■ **TO BE DONE**
Swap "layout" for "document" in the records from the line with "Page size: 1500x844." through the line with "picture [50, 24, 1449, 819]", changing nothing else. Give back only those lines.

■ **DATA FOR THIS TASK**
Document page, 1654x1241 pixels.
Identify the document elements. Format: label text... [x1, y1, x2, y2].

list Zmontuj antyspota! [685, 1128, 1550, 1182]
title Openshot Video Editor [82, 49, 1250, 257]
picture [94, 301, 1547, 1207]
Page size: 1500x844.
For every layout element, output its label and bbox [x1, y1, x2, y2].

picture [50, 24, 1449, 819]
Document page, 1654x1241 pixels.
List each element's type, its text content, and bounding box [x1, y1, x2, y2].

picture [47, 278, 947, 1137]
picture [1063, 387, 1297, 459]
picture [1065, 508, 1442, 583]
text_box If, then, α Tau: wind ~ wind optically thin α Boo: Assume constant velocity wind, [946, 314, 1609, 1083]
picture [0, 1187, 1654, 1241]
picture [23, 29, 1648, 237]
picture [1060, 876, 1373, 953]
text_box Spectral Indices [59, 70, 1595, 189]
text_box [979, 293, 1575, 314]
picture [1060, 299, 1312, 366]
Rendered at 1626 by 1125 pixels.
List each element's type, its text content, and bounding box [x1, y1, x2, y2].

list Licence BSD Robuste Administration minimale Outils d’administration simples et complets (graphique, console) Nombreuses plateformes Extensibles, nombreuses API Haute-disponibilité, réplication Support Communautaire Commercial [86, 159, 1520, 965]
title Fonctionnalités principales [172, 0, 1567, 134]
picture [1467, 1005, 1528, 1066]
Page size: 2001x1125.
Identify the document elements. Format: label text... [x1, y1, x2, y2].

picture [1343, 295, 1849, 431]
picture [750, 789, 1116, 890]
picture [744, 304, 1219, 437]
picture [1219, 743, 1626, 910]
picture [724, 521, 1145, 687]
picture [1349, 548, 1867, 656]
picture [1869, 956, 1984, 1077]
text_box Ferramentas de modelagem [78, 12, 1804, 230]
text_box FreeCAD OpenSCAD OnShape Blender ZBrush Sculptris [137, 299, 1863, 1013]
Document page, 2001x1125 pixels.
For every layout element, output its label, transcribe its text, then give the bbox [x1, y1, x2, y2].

■ **SOLUTION TO THE PROBLEM**
Page size: 1500x844.
For every document element, output its label and bbox [x1, y1, x2, y2].

picture [50, 24, 1449, 819]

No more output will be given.